Faux Vox Populi
Will Obama’s promises to fix inequality turn out to be as hollow as Clinton’s were?
Chris Lehmann
Some two decades and six presidential election cycles ago, candidate Bill Clinton delivered a persuasive attack on Reaganomics. He told campaign crowds that his wife, Hillary, had come across a definition of insanity as trying the same thing over and over but expecting different results. That was the problem, he complained, with the Republican Party’s allegiance to “trickle-down economics” in the 1992 recession: By peddling a destructive series of unworkable nostrums as a response to a massive economic crisis, the supply-side Right was out of its mind. If Americans would only vote in Clinton and his populist program of economic stimulus, sweeping healthcare reform and worker-friendly initiatives, then both prosperity and sanity would be restored.
Of course, things didn’t end up anything like that. There was a sustained boom in the paper economy during Clinton’s reign, but it didn’t trickle down. By most measures, wealth inequality increased on Clinton’s watch — as one would expect, seeing that the president embraced NAFTA, ended federal income supports for families with dependent children and disastrously deregulated the derivatives trade and investment banking at large. Oh, and he didn’t give the country a stimulus or healthcare reform, either.
And to judge by the state of the debate over wealth inequality in 2014, the same wearisome populist bait-and-switch is well underway. Our incumbent president, who has presided over his own anti-worker neoliberal economic agenda of bailouts, tax cuts and free trade deals, has seen wealth inequality rise on his watch. Nevertheless, Barack Obama, too, has pledged to put the burning issue of inequality at the center of the 2014 election cycle, which finds beleaguered Democrats desperate to gin up credible populist appeals to the electorate in the sixth-year-and-counting of a jobs-starved recovery-in-name-only. In the State of the Union address, Obama vowed “a year of action” to promote “mobility” in the workforce. (Note how the structural woes of inequality have been brushed aside in favor of a more upbeat, and presumably better-polling, evocation of the American Dream.) To kick things off, the president announced that he would issue an executive order to boost the minimum wage for employees of federal contractors.
Beyond that gesture, though, the coming “year of action” looks like another election-driven embrace of pseudo-populist evasive tactics. For example, in the realm of higher education — where yawning gaps in access and affordability tend to have the greatest distorting effect on equality in the information economy — Obama’s record is distinctly counter-populist. Families earning more than $100,000 a year receive an average of $10,200 in federal aid, while those earning $20,000 or less net a meager $8,000.
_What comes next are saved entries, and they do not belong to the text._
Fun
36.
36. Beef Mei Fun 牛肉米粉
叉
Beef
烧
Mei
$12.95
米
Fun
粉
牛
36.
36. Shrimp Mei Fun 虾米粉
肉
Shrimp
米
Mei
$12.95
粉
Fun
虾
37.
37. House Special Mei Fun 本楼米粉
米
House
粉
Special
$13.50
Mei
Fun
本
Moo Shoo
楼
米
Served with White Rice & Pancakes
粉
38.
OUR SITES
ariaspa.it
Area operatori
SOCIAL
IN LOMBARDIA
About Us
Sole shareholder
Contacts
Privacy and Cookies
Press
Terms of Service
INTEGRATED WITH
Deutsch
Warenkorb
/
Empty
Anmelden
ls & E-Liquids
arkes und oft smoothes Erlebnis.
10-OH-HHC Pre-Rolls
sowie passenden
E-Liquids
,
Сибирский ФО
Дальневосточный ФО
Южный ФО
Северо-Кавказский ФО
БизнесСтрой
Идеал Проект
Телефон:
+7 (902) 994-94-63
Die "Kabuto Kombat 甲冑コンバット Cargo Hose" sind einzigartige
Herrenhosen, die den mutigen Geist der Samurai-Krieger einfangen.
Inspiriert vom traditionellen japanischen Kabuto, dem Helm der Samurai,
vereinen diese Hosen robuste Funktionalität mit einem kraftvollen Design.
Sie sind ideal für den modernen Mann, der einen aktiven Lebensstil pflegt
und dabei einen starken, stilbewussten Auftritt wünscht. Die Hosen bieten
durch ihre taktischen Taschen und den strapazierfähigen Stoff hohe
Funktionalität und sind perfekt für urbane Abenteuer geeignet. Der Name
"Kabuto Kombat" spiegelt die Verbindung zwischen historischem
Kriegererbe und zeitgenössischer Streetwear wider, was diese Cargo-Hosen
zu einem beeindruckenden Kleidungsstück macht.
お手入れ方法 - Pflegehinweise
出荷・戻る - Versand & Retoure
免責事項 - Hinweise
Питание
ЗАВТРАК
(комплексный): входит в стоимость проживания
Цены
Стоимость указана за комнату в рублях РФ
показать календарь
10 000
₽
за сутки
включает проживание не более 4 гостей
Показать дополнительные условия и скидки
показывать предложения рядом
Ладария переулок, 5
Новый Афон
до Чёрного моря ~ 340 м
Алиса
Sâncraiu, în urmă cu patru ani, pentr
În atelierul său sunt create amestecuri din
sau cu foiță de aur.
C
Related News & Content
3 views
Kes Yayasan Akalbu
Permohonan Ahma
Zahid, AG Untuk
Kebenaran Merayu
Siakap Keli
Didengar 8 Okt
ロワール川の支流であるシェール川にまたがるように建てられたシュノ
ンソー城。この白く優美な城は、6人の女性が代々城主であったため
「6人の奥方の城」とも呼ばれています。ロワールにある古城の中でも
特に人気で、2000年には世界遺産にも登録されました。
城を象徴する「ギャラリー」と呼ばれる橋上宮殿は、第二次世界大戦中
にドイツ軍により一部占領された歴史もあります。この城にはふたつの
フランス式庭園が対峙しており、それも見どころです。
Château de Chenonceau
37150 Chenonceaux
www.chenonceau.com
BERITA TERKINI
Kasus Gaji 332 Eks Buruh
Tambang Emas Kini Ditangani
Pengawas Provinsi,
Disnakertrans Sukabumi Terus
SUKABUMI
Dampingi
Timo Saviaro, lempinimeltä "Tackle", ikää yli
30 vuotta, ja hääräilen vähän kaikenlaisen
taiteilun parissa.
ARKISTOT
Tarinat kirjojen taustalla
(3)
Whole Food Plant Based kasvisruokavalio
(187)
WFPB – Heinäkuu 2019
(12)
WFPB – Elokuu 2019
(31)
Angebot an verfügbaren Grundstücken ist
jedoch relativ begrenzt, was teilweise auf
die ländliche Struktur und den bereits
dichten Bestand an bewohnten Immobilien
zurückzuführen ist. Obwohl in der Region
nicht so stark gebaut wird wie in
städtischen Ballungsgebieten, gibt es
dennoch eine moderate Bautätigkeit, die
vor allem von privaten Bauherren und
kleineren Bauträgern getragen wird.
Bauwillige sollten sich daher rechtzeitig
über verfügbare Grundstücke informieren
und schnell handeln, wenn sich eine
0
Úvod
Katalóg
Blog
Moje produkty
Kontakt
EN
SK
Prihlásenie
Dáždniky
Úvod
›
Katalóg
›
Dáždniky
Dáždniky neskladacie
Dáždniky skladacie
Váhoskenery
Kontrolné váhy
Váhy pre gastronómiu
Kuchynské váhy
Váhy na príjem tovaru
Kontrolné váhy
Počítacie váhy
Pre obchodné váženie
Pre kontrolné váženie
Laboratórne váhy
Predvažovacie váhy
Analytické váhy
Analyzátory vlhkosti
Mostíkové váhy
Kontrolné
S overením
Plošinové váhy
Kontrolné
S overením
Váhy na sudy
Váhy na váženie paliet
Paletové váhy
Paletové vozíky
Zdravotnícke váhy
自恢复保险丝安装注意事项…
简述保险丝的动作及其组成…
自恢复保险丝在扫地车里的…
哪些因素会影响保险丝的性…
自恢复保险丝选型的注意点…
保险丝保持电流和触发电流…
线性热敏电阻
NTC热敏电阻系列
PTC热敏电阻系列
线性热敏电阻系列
Such a routine distortion of basic economic fairness is a legacy of New Democrat policy-making, and it’s long past time to consider whether it makes any sense to entrust the crafting of a just economic agenda to the leadership class in Washington. For while wages remain largely stagnant, food stamp outlays are gutted, and steady work recedes into a gossamer dream for the long-term unemployed, federal lawmakers are making out as never before. In January, the Center for Responsive Politics reported that for the first time a majority of sitting members of Congress (268 of 534) are millionaires (measured in overall net worth) — compared to less than 10 percent of the American population.
So when that great utopian moment arrives and a future Supreme Court overturns the Citizens United ruling, let us turn our revived campaign-finance efforts toward one goal: Driving down the cost of electioneering so as to allow ordinary Americans to vote people into power who might legislate in some informed fashion on wealth inequality — that is to say, lawmakers who’ve experienced the crippling effects of our age’s greatest socioeconomic scourge firsthand. By now, after all, that talent pool makes up a good deal of the U.S. population. In the meantime, expecting the rest of us to sit still for yet more meritocratic subterfuges that serve to reinforce our pathologically unjust distribution of wealth seems like, well, a textbook definition of insanity.